DIRECTIONS:
Set down the text of every entry below, line for line and unchanged, and leave the pictures out of your answer.

BEGIN EXERCISE DATA

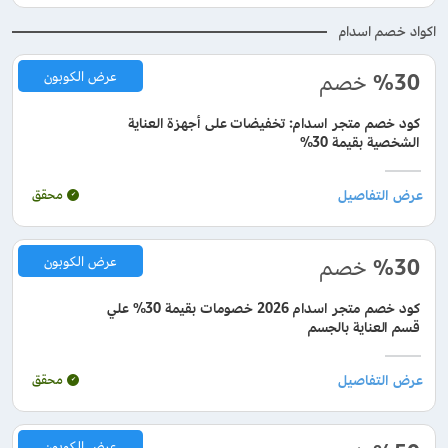
اكواد خصم اسدام
%30
خصم
عرض الكوبون
كود خصم متجر اسدام: تخفيضات على أجهزة العناية
الشخصية بقيمة 30%
محقق
%30
خصم
عرض الكوبون
كود خصم متجر اسدام 2026 خصومات بقيمة 30% علي
قسم العناية بالجسم
محقق
عرض الكوبون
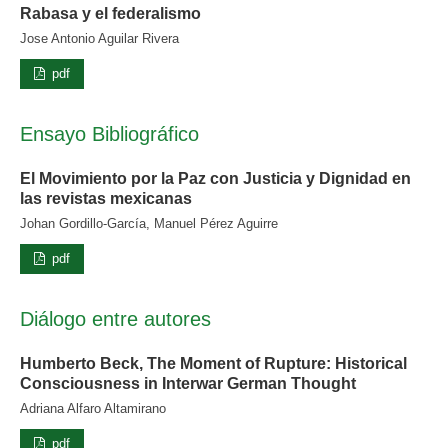
Rabasa y el federalismo
Jose Antonio Aguilar Rivera
pdf
Ensayo Bibliográfico
El Movimiento por la Paz con Justicia y Dignidad en
las revistas mexicanas
Johan Gordillo-García, Manuel Pérez Aguirre
pdf
Diálogo entre autores
Humberto Beck, The Moment of Rupture: Historical
Consciousness in Interwar German Thought
Adriana Alfaro Altamirano
pdf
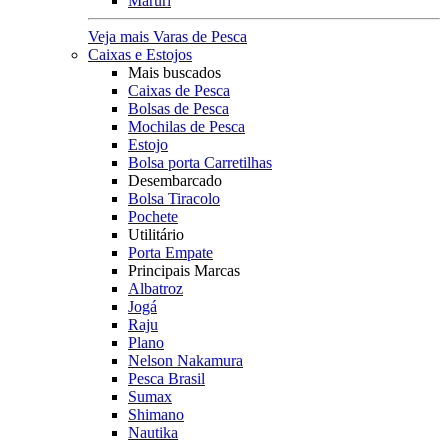
Maruri
Veja mais Varas de Pesca
Caixas e Estojos
Mais buscados
Caixas de Pesca
Bolsas de Pesca
Mochilas de Pesca
Estojo
Bolsa porta Carretilhas
Desembarcado
Bolsa Tiracolo
Pochete
Utilitário
Porta Empate
Principais Marcas
Albatroz
Jogá
Raju
Plano
Nelson Nakamura
Pesca Brasil
Sumax
Shimano
Nautika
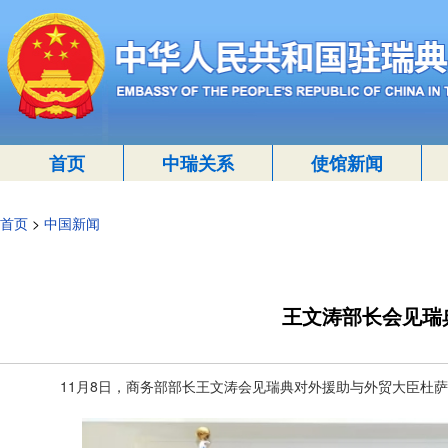
首页
中瑞关系
使馆新闻
首页
>
中国新闻
王文涛部长会见瑞
11月8日，商务部部长王文涛会见瑞典对外援助与外贸大臣杜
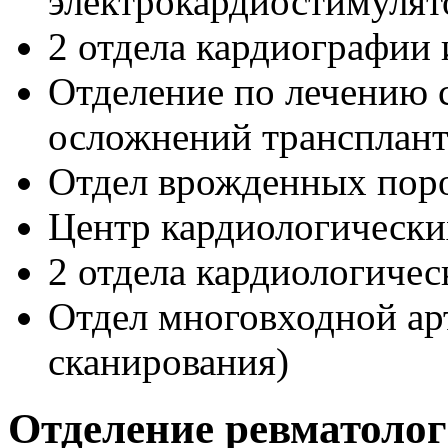
электрокардиостимулят
2 отдела кардиографии
Отделение по лечению 
осложнений трансплант
Отдел врожденных поро
Центр кардиологически
2 отдела кардиологиче
Отдел многовходной а
сканирования)
Отделение ревматоло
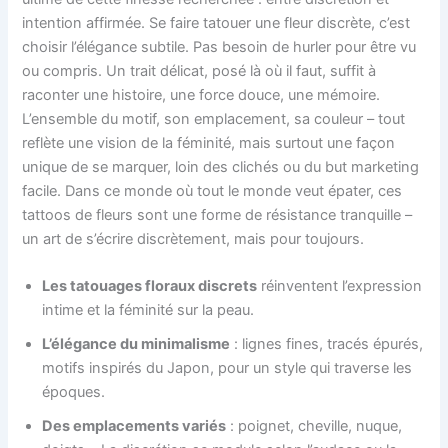
intention affirmée. Se faire tatouer une fleur discrète, c’est
choisir l’élégance subtile. Pas besoin de hurler pour être vu
ou compris. Un trait délicat, posé là où il faut, suffit à
raconter une histoire, une force douce, une mémoire.
L’ensemble du motif, son emplacement, sa couleur – tout
reflète une vision de la féminité, mais surtout une façon
unique de se marquer, loin des clichés ou du but marketing
facile. Dans ce monde où tout le monde veut épater, ces
tattoos de fleurs sont une forme de résistance tranquille –
un art de s’écrire discrètement, mais pour toujours.
Les tatouages floraux discrets
réinventent l’expression
intime et la féminité sur la peau.
L’élégance du minimalisme
: lignes fines, tracés épurés,
motifs inspirés du Japon, pour un style qui traverse les
époques.
Des emplacements variés
: poignet, cheville, nuque,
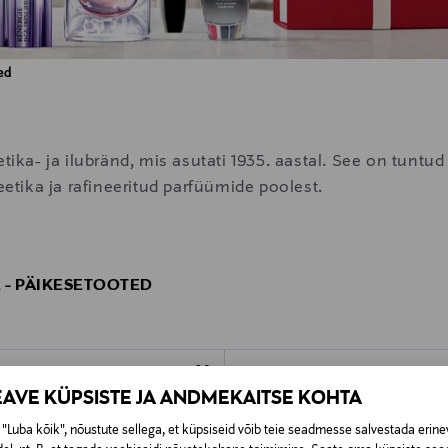
ed
a- ja ilubränd, mis asutati 1935. aastal. See on tuntud
tika ja rafineeritud parfüümide poolest.
- PÄIKESETOOTED
EAVE KÜPSISTE JA ANDMEKAITSE KOHTA
"Luba kõik", nõustute sellega, et küpsiseid võib teie seadmesse salvestada erine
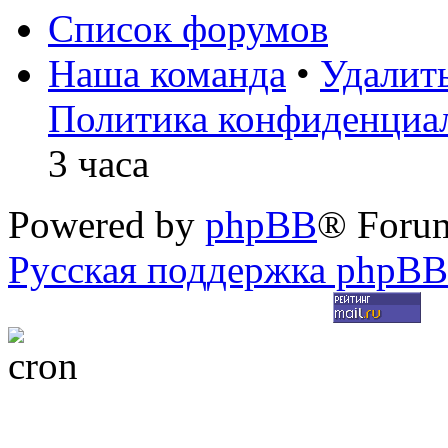
Список форумов
Наша команда
•
Удалит
Политика конфиденциа
3 часа
Powered by
phpBB
® Foru
Русская поддержка phpBB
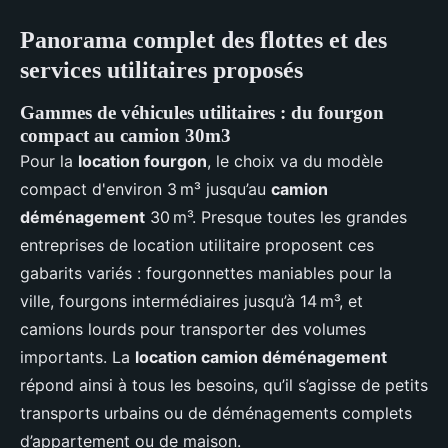
Panorama complet des flottes et des
services utilitaires proposés
Gammes de véhicules utilitaires : du fourgon
compact au camion 30m3
Pour la
location fourgon
, le choix va du modèle
compact d'environ 3 m³ jusqu’au
camion
déménagement
30 m³. Presque toutes les grandes
entreprises de location utilitaire proposent ces
gabarits variés : fourgonnettes maniables pour la
ville, fourgons intermédiaires jusqu’à 14 m³, et
camions lourds pour transporter des volumes
importants. La
location camion déménagement
répond ainsi à tous les besoins, qu’il s’agisse de petits
transports urbains ou de déménagements complets
d’appartement ou de maison.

END EXERCISE DATA

YOUR RESPONSE:
اكواد خصم اسدام
%30
خصم
عرض الكوبون
كود خصم متجر اسدام: تخفيضات على أجهزة العناية
الشخصية بقيمة 30%
محقق
%30
خصم
عرض الكوبون
كود خصم متجر اسدام 2026 خصومات بقيمة 30% علي
قسم العناية بالجسم
محقق
عرض الكوبون
Rabasa y el federalismo
Jose Antonio Aguilar Rivera
pdf
Ensayo Bibliográfico
El Movimiento por la Paz con Justicia y Dignidad en
las revistas mexicanas
Johan Gordillo-García, Manuel Pérez Aguirre
pdf
Diálogo entre autores
Humberto Beck, The Moment of Rupture: Historical
Consciousness in Interwar German Thought
Adriana Alfaro Altamirano
pdf
Maruri
Veja mais Varas de Pesca
Caixas e Estojos
Mais buscados
Caixas de Pesca
Bolsas de Pesca
Mochilas de Pesca
Estojo
Bolsa porta Carretilhas
Desembarcado
Bolsa Tiracolo
Pochete
Utilitário
Porta Empate
Principais Marcas
Albatroz
Jogá
Raju
Plano
Nelson Nakamura
Pesca Brasil
Sumax
Shimano
Nautika
首页
中瑞关系
使馆新闻
首页
>
中国新闻
王文涛部长会见瑞
11月8日，商务部部长王文涛会见瑞典对外援助与外贸大臣杜
электрокардиостимулят
2 отдела кардиографии
Отделение по лечению 
осложнений трансплант
Отдел врожденных поро
Центр кардиологически
2 отдела кардиологиче
Отдел многовходной а
сканирования)
Отделение ревматоло
intention affirmée. Se faire tatouer une fleur discrète, c’est
choisir l’élégance subtile. Pas besoin de hurler pour être vu
ou compris. Un trait délicat, posé là où il faut, suffit à
raconter une histoire, une force douce, une mémoire.
L’ensemble du motif, son emplacement, sa couleur – tout
reflète une vision de la féminité, mais surtout une façon
unique de se marquer, loin des clichés ou du but marketing
facile. Dans ce monde où tout le monde veut épater, ces
tattoos de fleurs sont une forme de résistance tranquille –
un art de s’écrire discrètement, mais pour toujours.
Les tatouages floraux discrets
réinventent l’expression
intime et la féminité sur la peau.
L’élégance du minimalisme
: lignes fines, tracés épurés,
motifs inspirés du Japon, pour un style qui traverse les
époques.
Des emplacements variés
: poignet, cheville, nuque,
ed
a- ja ilubränd, mis asutati 1935. aastal. See on tuntud
tika ja rafineeritud parfüümide poolest.
- PÄIKESETOOTED
EAVE KÜPSISTE JA ANDMEKAITSE KOHTA
"Luba kõik", nõustute sellega, et küpsiseid võib teie seadmesse salvestada erine
Список форумов
Наша команда
•
Удалит
Политика конфиденциа
3 часа
Powered by
phpBB
® Foru
Русская поддержка phpBB
Panorama complet des flottes et des
services utilitaires proposés
Gammes de véhicules utilitaires : du fourgon
compact au camion 30m3
Pour la
location fourgon
, le choix va du modèle
compact d'environ 3 m³ jusqu’au
camion
déménagement
30 m³. Presque toutes les grandes
entreprises de location utilitaire proposent ces
gabarits variés : fourgonnettes maniables pour la
ville, fourgons intermédiaires jusqu’à 14 m³, et
camions lourds pour transporter des volumes
importants. La
location camion déménagement
répond ainsi à tous les besoins, qu’il s’agisse de petits
transports urbains ou de déménagements complets
d’appartement ou de maison.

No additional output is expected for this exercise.